Data excerpts:

========

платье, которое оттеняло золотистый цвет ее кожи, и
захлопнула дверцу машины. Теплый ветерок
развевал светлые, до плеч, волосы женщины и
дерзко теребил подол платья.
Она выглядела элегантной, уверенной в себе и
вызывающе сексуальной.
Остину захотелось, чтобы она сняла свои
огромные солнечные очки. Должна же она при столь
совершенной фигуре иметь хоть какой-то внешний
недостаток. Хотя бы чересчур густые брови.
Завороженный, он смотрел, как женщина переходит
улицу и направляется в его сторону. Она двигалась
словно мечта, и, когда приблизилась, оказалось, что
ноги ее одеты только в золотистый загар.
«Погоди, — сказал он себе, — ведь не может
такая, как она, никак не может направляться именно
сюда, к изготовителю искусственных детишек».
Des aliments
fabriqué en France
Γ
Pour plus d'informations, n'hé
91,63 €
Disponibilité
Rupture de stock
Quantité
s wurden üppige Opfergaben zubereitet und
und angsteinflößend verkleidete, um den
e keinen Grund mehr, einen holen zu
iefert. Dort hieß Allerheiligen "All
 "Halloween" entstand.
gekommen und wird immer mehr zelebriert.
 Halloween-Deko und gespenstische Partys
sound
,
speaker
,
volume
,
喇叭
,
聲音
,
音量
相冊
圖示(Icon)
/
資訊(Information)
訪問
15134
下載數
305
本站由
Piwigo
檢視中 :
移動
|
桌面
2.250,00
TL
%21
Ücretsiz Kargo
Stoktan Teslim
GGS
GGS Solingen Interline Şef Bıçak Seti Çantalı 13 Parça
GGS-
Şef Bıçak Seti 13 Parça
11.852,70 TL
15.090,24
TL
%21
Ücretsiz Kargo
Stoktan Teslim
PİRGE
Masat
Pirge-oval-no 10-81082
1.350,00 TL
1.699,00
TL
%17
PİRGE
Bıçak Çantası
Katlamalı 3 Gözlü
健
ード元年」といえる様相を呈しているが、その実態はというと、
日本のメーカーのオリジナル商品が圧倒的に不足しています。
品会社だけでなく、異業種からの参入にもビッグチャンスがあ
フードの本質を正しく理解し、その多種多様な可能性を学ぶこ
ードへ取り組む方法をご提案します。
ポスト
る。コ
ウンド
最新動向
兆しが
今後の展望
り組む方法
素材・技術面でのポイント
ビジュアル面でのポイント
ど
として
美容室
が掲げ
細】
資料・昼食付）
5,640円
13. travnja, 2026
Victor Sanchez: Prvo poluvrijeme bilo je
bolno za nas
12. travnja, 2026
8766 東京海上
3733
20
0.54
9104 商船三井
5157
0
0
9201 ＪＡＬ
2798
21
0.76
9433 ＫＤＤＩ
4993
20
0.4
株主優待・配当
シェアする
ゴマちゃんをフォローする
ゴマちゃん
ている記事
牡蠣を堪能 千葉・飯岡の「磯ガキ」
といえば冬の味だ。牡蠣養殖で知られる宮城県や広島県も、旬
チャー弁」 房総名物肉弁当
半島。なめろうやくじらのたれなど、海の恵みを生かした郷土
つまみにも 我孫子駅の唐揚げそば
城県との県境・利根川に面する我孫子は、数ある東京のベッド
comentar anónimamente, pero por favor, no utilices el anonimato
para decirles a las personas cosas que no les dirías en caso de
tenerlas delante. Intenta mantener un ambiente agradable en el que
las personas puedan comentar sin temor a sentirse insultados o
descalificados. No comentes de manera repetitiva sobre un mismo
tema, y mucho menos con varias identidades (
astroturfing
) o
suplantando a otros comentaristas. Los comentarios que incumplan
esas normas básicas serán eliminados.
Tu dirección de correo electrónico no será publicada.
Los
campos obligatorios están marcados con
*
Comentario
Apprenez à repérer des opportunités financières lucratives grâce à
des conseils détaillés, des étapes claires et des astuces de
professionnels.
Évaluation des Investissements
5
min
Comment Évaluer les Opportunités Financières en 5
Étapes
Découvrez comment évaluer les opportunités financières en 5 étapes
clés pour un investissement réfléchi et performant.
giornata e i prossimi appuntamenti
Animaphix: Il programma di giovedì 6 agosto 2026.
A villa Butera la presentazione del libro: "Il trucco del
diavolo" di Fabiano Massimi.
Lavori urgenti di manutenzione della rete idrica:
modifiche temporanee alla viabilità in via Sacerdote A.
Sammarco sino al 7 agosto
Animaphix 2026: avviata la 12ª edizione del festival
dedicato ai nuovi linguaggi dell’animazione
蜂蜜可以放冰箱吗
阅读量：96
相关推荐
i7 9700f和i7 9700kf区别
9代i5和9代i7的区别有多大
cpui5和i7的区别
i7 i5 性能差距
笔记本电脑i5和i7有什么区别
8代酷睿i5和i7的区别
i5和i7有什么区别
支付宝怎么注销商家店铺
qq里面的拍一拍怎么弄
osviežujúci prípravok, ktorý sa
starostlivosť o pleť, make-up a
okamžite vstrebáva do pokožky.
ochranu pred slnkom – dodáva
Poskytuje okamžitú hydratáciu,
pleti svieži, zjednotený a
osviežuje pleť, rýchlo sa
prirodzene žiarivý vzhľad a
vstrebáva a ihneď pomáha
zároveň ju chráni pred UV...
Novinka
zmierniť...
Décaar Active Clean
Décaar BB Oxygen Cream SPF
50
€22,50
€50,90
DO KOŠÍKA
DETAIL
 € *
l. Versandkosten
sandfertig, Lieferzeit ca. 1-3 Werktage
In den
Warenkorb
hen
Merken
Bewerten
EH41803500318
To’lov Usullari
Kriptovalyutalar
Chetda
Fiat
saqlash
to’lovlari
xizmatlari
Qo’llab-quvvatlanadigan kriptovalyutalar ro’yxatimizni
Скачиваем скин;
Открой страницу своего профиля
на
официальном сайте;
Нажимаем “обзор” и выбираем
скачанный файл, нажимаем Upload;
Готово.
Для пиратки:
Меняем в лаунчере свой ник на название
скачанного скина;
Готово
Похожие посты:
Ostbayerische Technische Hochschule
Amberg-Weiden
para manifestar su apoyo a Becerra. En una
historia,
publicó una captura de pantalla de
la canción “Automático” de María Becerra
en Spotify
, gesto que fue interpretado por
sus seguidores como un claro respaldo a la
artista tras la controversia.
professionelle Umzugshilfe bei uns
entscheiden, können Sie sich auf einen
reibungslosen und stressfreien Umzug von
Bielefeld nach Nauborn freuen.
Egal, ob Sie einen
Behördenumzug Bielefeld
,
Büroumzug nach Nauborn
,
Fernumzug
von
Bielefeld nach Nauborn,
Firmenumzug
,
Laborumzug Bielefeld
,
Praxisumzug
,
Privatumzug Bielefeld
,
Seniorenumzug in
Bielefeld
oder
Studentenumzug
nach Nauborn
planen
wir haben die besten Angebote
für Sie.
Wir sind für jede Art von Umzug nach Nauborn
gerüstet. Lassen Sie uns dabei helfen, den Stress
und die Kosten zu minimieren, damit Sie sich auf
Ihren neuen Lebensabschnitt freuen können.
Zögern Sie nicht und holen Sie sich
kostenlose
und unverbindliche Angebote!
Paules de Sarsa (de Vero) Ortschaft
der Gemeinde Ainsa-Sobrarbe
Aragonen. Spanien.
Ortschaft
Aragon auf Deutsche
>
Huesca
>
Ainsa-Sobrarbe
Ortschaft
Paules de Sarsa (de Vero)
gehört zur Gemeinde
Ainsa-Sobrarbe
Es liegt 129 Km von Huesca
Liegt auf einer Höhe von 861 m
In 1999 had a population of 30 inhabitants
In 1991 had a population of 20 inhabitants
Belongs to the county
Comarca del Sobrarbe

========

Present the text of every item above as a numbered list with one line per entry, omitting blank lines.

» **RESULT**
1. платье, которое оттеняло золотистый цвет ее кожи, и
2. захлопнула дверцу машины. Теплый ветерок
3. развевал светлые, до плеч, волосы женщины и
4. дерзко теребил подол платья.
5. Она выглядела элегантной, уверенной в себе и
6. вызывающе сексуальной.
7. Остину захотелось, чтобы она сняла свои
8. огромные солнечные очки. Должна же она при столь
9. совершенной фигуре иметь хоть какой-то внешний
10. недостаток. Хотя бы чересчур густые брови.
11. Завороженный, он смотрел, как женщина переходит
12. улицу и направляется в его сторону. Она двигалась
13. словно мечта, и, когда приблизилась, оказалось, что
14. ноги ее одеты только в золотистый загар.
15. «Погоди, — сказал он себе, — ведь не может
16. такая, как она, никак не может направляться именно
17. сюда, к изготовителю искусственных детишек».
18. Des aliments
19. fabriqué en France
20. Γ
21. Pour plus d'informations, n'hé
22. 91,63 €
23. Disponibilité
24. Rupture de stock
25. Quantité
26. s wurden üppige Opfergaben zubereitet und
27. und angsteinflößend verkleidete, um den
28. e keinen Grund mehr, einen holen zu
29. iefert. Dort hieß Allerheiligen "All
30.  "Halloween" entstand.
31. gekommen und wird immer mehr zelebriert.
32.  Halloween-Deko und gespenstische Partys
33. sound
34. ,
35. speaker
36. ,
37. volume
38. ,
39. 喇叭
40. ,
41. 聲音
42. ,
43. 音量
44. 相冊
45. 圖示(Icon)
46. /
47. 資訊(Information)
48. 訪問
49. 15134
50. 下載數
51. 305
52. 本站由
53. Piwigo
54. 檢視中 :
55. 移動
56. |
57. 桌面
58. 2.250,00
59. TL
60. %21
61. Ücretsiz Kargo
62. Stoktan Teslim
63. GGS
64. GGS Solingen Interline Şef Bıçak Seti Çantalı 13 Parça
65. GGS-
66. Şef Bıçak Seti 13 Parça
67. 11.852,70 TL
68. 15.090,24
69. TL
70. %21
71. Ücretsiz Kargo
72. Stoktan Teslim
73. PİRGE
74. Masat
75. Pirge-oval-no 10-81082
76. 1.350,00 TL
77. 1.699,00
78. TL
79. %17
80. PİRGE
81. Bıçak Çantası
82. Katlamalı 3 Gözlü
83. 健
84. ード元年」といえる様相を呈しているが、その実態はというと、
85. 日本のメーカーのオリジナル商品が圧倒的に不足しています。
86. 品会社だけでなく、異業種からの参入にもビッグチャンスがあ
87. フードの本質を正しく理解し、その多種多様な可能性を学ぶこ
88. ードへ取り組む方法をご提案します。
89. ポスト
90. る。コ
91. ウンド
92. 最新動向
93. 兆しが
94. 今後の展望
95. り組む方法
96. 素材・技術面でのポイント
97. ビジュアル面でのポイント
98. ど
99. として
100. 美容室
101. が掲げ
102. 細】
103. 資料・昼食付）
104. 5,640円
105. 13. travnja, 2026
106. Victor Sanchez: Prvo poluvrijeme bilo je
107. bolno za nas
108. 12. travnja, 2026
109. 8766 東京海上
110. 3733
111. 20
112. 0.54
113. 9104 商船三井
114. 5157
115. 0
116. 0
117. 9201 ＪＡＬ
118. 2798
119. 21
120. 0.76
121. 9433 ＫＤＤＩ
122. 4993
123. 20
124. 0.4
125. 株主優待・配当
126. シェアする
127. ゴマちゃんをフォローする
128. ゴマちゃん
129. ている記事
130. 牡蠣を堪能 千葉・飯岡の「磯ガキ」
131. といえば冬の味だ。牡蠣養殖で知られる宮城県や広島県も、旬
132. チャー弁」 房総名物肉弁当
133. 半島。なめろうやくじらのたれなど、海の恵みを生かした郷土
134. つまみにも 我孫子駅の唐揚げそば
135. 城県との県境・利根川に面する我孫子は、数ある東京のベッド
136. comentar anónimamente, pero por favor, no utilices el anonimato
137. para decirles a las personas cosas que no les dirías en caso de
138. tenerlas delante. Intenta mantener un ambiente agradable en el que
139. las personas puedan comentar sin temor a sentirse insultados o
140. descalificados. No comentes de manera repetitiva sobre un mismo
141. tema, y mucho menos con varias identidades (
142. astroturfing
143. ) o
144. suplantando a otros comentaristas. Los comentarios que incumplan
145. esas normas básicas serán eliminados.
146. Tu dirección de correo electrónico no será publicada.
147. Los
148. campos obligatorios están marcados con
149. *
150. Comentario
151. Apprenez à repérer des opportunités financières lucratives grâce à
152. des conseils détaillés, des étapes claires et des astuces de
153. professionnels.
154. Évaluation des Investissements
155. 5
156. min
157. Comment Évaluer les Opportunités Financières en 5
158. Étapes
159. Découvrez comment évaluer les opportunités financières en 5 étapes
160. clés pour un investissement réfléchi et performant.
161. giornata e i prossimi appuntamenti
162. Animaphix: Il programma di giovedì 6 agosto 2026.
163. A villa Butera la presentazione del libro: "Il trucco del
164. diavolo" di Fabiano Massimi.
165. Lavori urgenti di manutenzione della rete idrica:
166. modifiche temporanee alla viabilità in via Sacerdote A.
167. Sammarco sino al 7 agosto
168. Animaphix 2026: avviata la 12ª edizione del festival
169. dedicato ai nuovi linguaggi dell’animazione
170. 蜂蜜可以放冰箱吗
171. 阅读量：96
172. 相关推荐
173. i7 9700f和i7 9700kf区别
174. 9代i5和9代i7的区别有多大
175. cpui5和i7的区别
176. i7 i5 性能差距
177. 笔记本电脑i5和i7有什么区别
178. 8代酷睿i5和i7的区别
179. i5和i7有什么区别
180. 支付宝怎么注销商家店铺
181. qq里面的拍一拍怎么弄
182. osviežujúci prípravok, ktorý sa
183. starostlivosť o pleť, make-up a
184. okamžite vstrebáva do pokožky.
185. ochranu pred slnkom – dodáva
186. Poskytuje okamžitú hydratáciu,
187. pleti svieži, zjednotený a
188. osviežuje pleť, rýchlo sa
189. prirodzene žiarivý vzhľad a
190. vstrebáva a ihneď pomáha
191. zároveň ju chráni pred UV...
192. Novinka
193. zmierniť...
194. Décaar Active Clean
195. Décaar BB Oxygen Cream SPF
196. 50
197. €22,50
198. €50,90
199. DO KOŠÍKA
200. DETAIL
201.  € *
202. l. Versandkosten
203. sandfertig, Lieferzeit ca. 1-3 Werktage
204. In den
205. Warenkorb
206. hen
207. Merken
208. Bewerten
209. EH41803500318
210. To’lov Usullari
211. Kriptovalyutalar
212. Chetda
213. Fiat
214. saqlash
215. to’lovlari
216. xizmatlari
217. Qo’llab-quvvatlanadigan kriptovalyutalar ro’yxatimizni
218. Скачиваем скин;
219. Открой страницу своего профиля
220. на
221. официальном сайте;
222. Нажимаем “обзор” и выбираем
223. скачанный файл, нажимаем Upload;
224. Готово.
225. Для пиратки:
226. Меняем в лаунчере свой ник на название
227. скачанного скина;
228. Готово
229. Похожие посты:
230. Ostbayerische Technische Hochschule
231. Amberg-Weiden
232. para manifestar su apoyo a Becerra. En una
233. historia,
234. publicó una captura de pantalla de
235. la canción “Automático” de María Becerra
236. en Spotify
237. , gesto que fue interpretado por
238. sus seguidores como un claro respaldo a la
239. artista tras la controversia.
240. professionelle Umzugshilfe bei uns
241. entscheiden, können Sie sich auf einen
242. reibungslosen und stressfreien Umzug von
243. Bielefeld nach Nauborn freuen.
244. Egal, ob Sie einen
245. Behördenumzug Bielefeld
246. ,
247. Büroumzug nach Nauborn
248. ,
249. Fernumzug
250. von
251. Bielefeld nach Nauborn,
252. Firmenumzug
253. ,
254. Laborumzug Bielefeld
255. ,
256. Praxisumzug
257. ,
258. Privatumzug Bielefeld
259. ,
260. Seniorenumzug in
261. Bielefeld
262. oder
263. Studentenumzug
264. nach Nauborn
265. planen
266. wir haben die besten Angebote
267. für Sie.
268. Wir sind für jede Art von Umzug nach Nauborn
269. gerüstet. Lassen Sie uns dabei helfen, den Stress
270. und die Kosten zu minimieren, damit Sie sich auf
271. Ihren neuen Lebensabschnitt freuen können.
272. Zögern Sie nicht und holen Sie sich
273. kostenlose
274. und unverbindliche Angebote!
275. Paules de Sarsa (de Vero) Ortschaft
276. der Gemeinde Ainsa-Sobrarbe
277. Aragonen. Spanien.
278. Ortschaft
279. Aragon auf Deutsche
280. >
281. Huesca
282. >
283. Ainsa-Sobrarbe
284. Ortschaft
285. Paules de Sarsa (de Vero)
286. gehört zur Gemeinde
287. Ainsa-Sobrarbe
288. Es liegt 129 Km von Huesca
289. Liegt auf einer Höhe von 861 m
290. In 1999 had a population of 30 inhabitants
291. In 1991 had a population of 20 inhabitants
292. Belongs to the county
293. Comarca del Sobrarbe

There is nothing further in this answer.